Problem »
Show each line of the material that contains the string "Gangnam".
+ + + + + + +
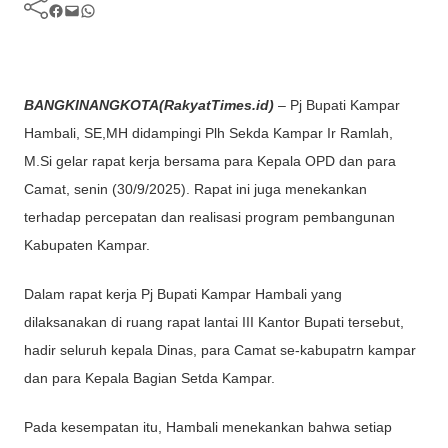
Facebook
Mail
WhatsApp
BANGKINANGKOTA(RakyatTimes.id)
– Pj Bupati Kampar
Hambali, SE,MH didampingi Plh Sekda Kampar Ir Ramlah,
M.Si gelar rapat kerja bersama para Kepala OPD dan para
Camat, senin (30/9/2025). Rapat ini juga menekankan
terhadap percepatan dan realisasi program pembangunan
Kabupaten Kampar.
Dalam rapat kerja Pj Bupati Kampar Hambali yang
dilaksanakan di ruang rapat lantai III Kantor Bupati tersebut,
hadir seluruh kepala Dinas, para Camat se-kabupatrn kampar
dan para Kepala Bagian Setda Kampar.
Pada kesempatan itu, Hambali menekankan bahwa setiap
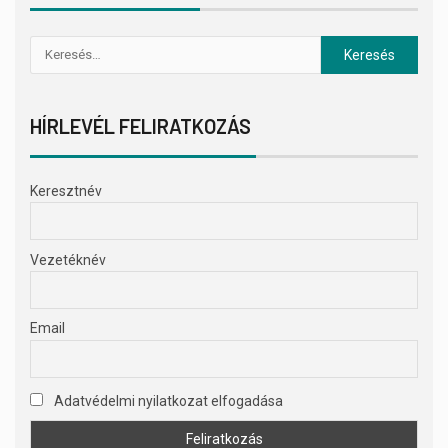
HÍRLEVÉL FELIRATKOZÁS
Keresztnév
Vezetéknév
Email
Adatvédelmi nyilatkozat elfogadása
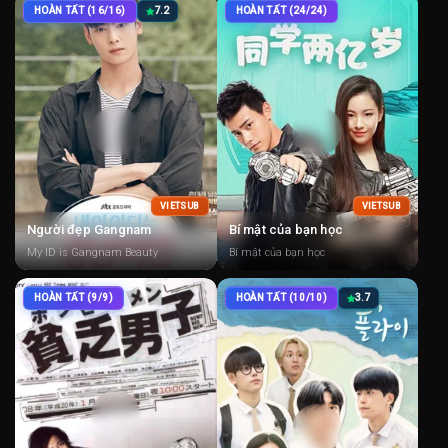
HOÀN TẤT (16/16)
7.2
HOÀN TẤT (24/24)
VIETSUB
VIETSUB
Người đẹp Gangnam
Bí mật của bạn học
My ID is Gangnam Beauty
Bí mật của bạn học
HOÀN TẤT (9/9)
HOÀN TẤT (10/10)
3.7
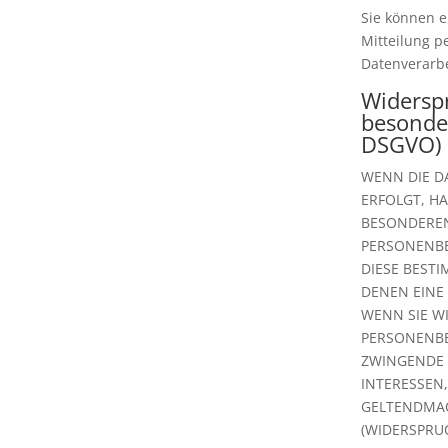
Sie können ei
Mitteilung p
Datenverarbe
Widersp
besonder
DSGVO)
WENN DIE DA
ERFOLGT, HA
BESONDEREN
PERSONENBE
DIESE BEST
DENEN EINE
WENN SIE W
PERSONENBE
ZWINGENDE 
INTERESSEN
GELTENDMA
(WIDERSPRUC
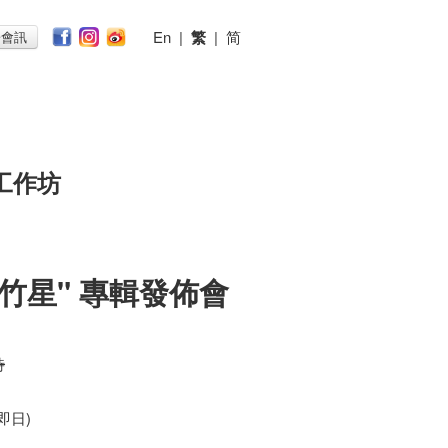
En
|
繁
|
简
子會訊
工作坊
r "竹星" 專輯發佈會
時
(即日)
+ + + + + + +
Written response »
Người đẹp Gangnam
My ID is Gangnam Beauty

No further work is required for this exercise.